O estudo é Teaching Excellence through Professional Learning and Policy Reform – Lessos from Around the World (Andreas Schleicher, OCDE, 2016, p 26):
Some attributes of effective teachers
Teaching is a complex task that involves interactions with a great variety of learners in a wide range of different circumstances. It is clear there is not a single set of teacher attributes and behaviours that is universally effective for all types of students and learning environments, especially when schooling varies in many ways across different countries. That said, one consistent finding is that effective teachers are intellectually capable people who are articulate and knowledgeable, and are able to think, communicate and plan systematically. Students achieve more with teachers who perform well on tests of literacy and verbal ability (Gustafsson, 2003; Rice, 2003).
In an influential study, Shulman (1992) identified five broad areas for the development of professional knowledge and expertise in teaching:
- Behaviour – effectiveness is evidenced by teacher behaviour and student learning outcomes.
- Cognition – teachers as intelligent, thoughtful, sentient beings, characterised by intentions, strategies, decisions and reflections.
- Content – the nature and adequacy of teacher knowledge of the substance of the curriculum being taught.
- Character – the teachers serve as moral agents, deploying a moral-pedagogical craft.
- Knowledge of, and sensitivity to, the cultural, social and political contexts and the environments of their students.
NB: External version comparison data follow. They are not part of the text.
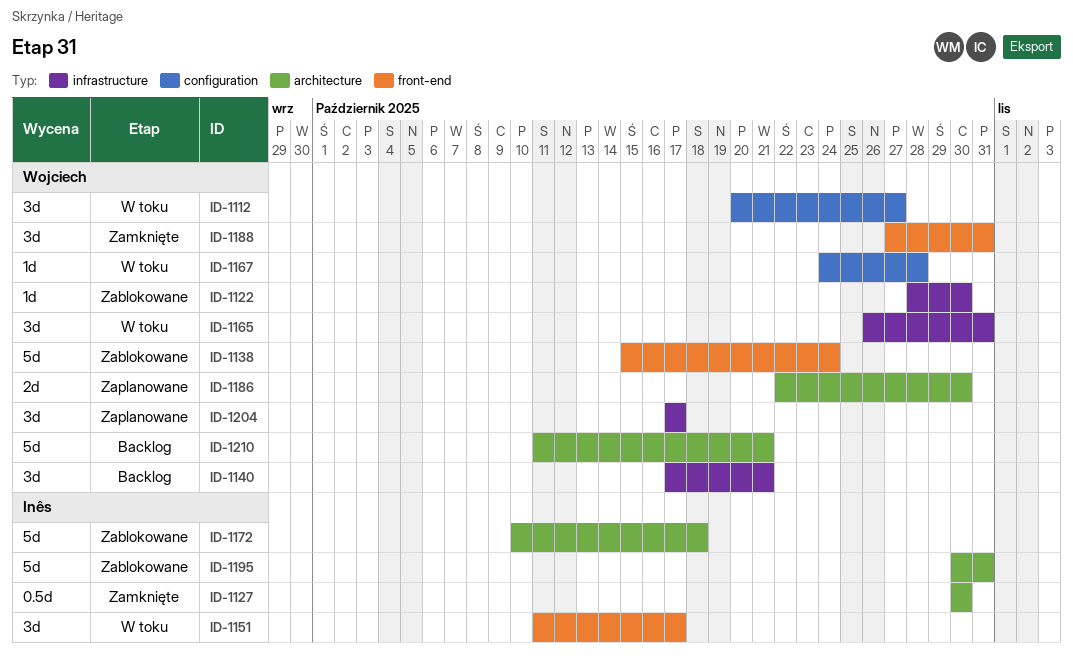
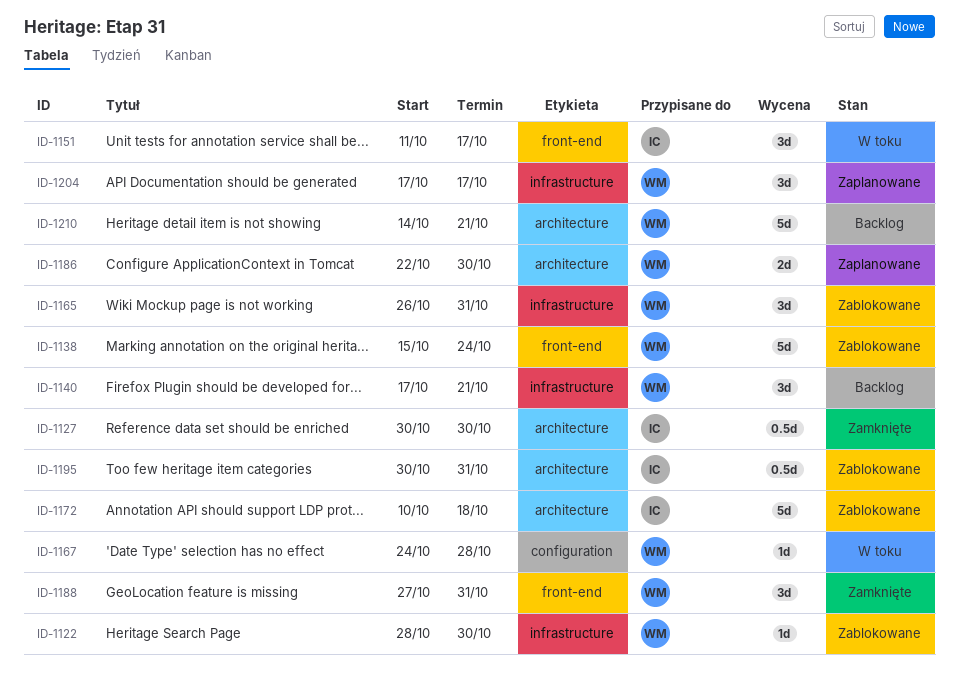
ID-1112: present -> none
ID-1165, status: W toku -> Zablokowane
ID-1195, estimate: 5d -> 0.5d
ID-1210, start: Oct 11 -> Oct 14

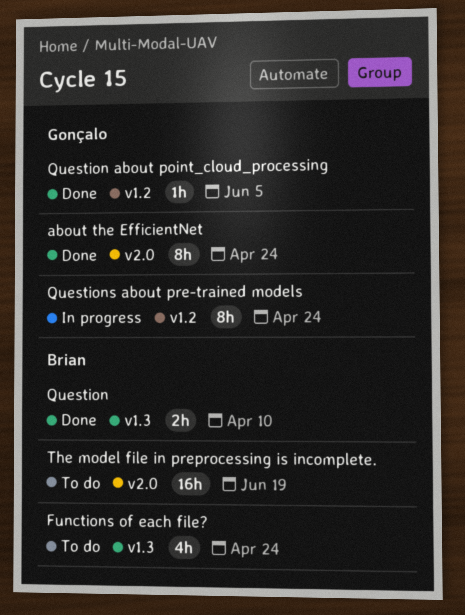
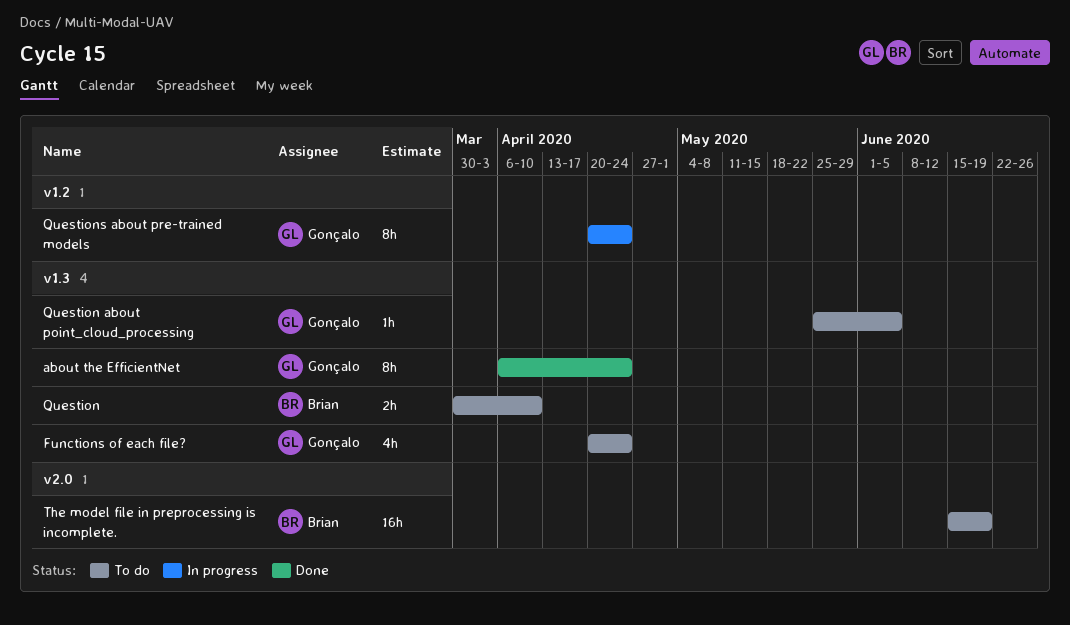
about the EfficientNet, label: v2.0 -> v1.3
Functions of each file?, owner: Brian -> Gonçalo
Question, status: Done -> To do
Question about point_cloud_processing, status: Done -> To do
Question about point_cloud_processing, label: v1.2 -> v1.3

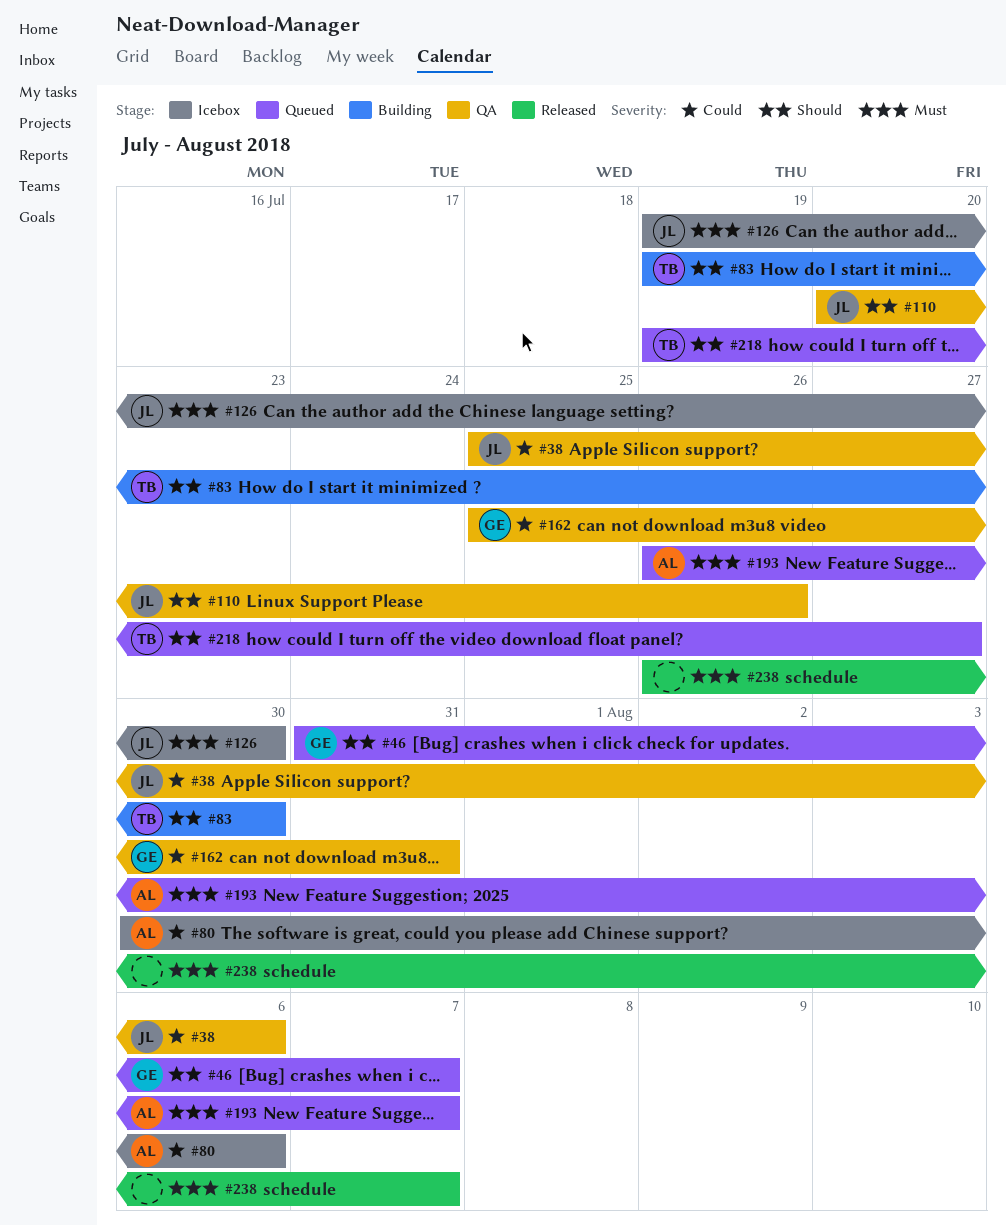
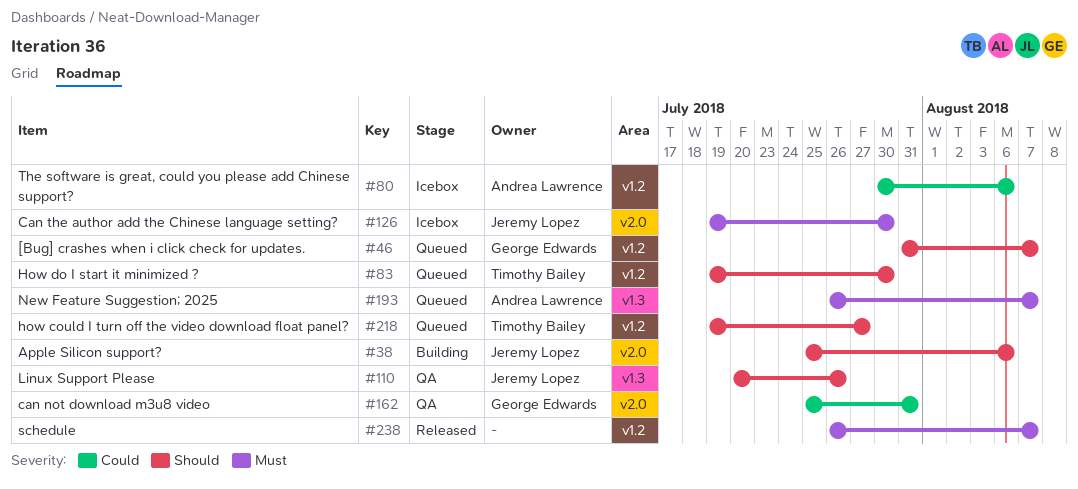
#38, status: QA -> Building
#38, priority: Could -> Should
#83, status: Building -> Queued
Studies by Lingard et al. (2002) and Ayres et al. (2000) identified a range of personal competencies that influence the quality and effectiveness of teaching: sound subject knowledge; communication skills; the ability to relate to individual students; self-management skills; organisational skills; classroom-management skills; problem-solving skills; a repertoire of teaching methods; teamwork skills; and research skills.
A key question for research and policy has always been: What distinguishes excellent teaching from merely good teaching? One strand of research tries to identify the attributes of expert teachers. For example, Hattie (2003) drew on an extensive review of research to identify five essential skills that distinguish highly competent teachers. He considers expert teachers as those who can: identify essential representations of their subject, based on how they organise and use their content knowledge; guide learning through classroom interactions by creating optimal classroom environments; monitor student learning and provide feedback; promote effective outcomes through the manner in which they treat students, and their passion for teaching and learning; and influence student outcomes by engaging students, providing challenging tasks and goals, and enhancing “deep” learning or understanding.
Based on a review of the literature reported in Berliner (2001, 2004), expert teachers are characterised as those who: make better use of knowledge; have extensive knowledge of pedagogical content, including deep representations of subject-matter knowledge; have better problem-solving strategies; can better adapt and modify goals to suit individual diverse learners; can improvise better; are better at making decisions; present more challenging objectives; maintain better classroom climate; have better perceptions of classroom events; are better able to read cues from students; are more sensitive to context; monitor learning better and provide feedback to students; test hypotheses more frequently; hold greater respect for students; and display more passion for teaching.
Sternberg and Horvath (1995) used findings from psychological research to distinguish experts from novices. They found that experts bring more knowledge to bear in solving problems than do novices; experts are able to solve problems more efficiently than are novices; and experts are more able to arrive at insightful solutions to problems than are novices. According to Sternberg and Horvath, it is the store of knowledge that expert teachers hold that accounts for their ability to solve problems more efficiently and to arrive at more insightful solutions than novices.
Westerman (1991) investigated how teachers develop their decision-making skills and found that one of the notable differences between novices and experts was the latter’s ability to combine new subject-content knowledge with prior knowledge.
Many, if not most, of the key attributes and skills of successful teachers will only become evident once they are in the job. Formal, measurable skills are necessary but not sufficient; they must be complemented by the intangible qualities that are difficult to quantify. Processes must be put in place to identify those qualities when determining who enters teacher education, the criteria for qualification as a teacher, and the basis on which teachers are selected for employment and career advancement.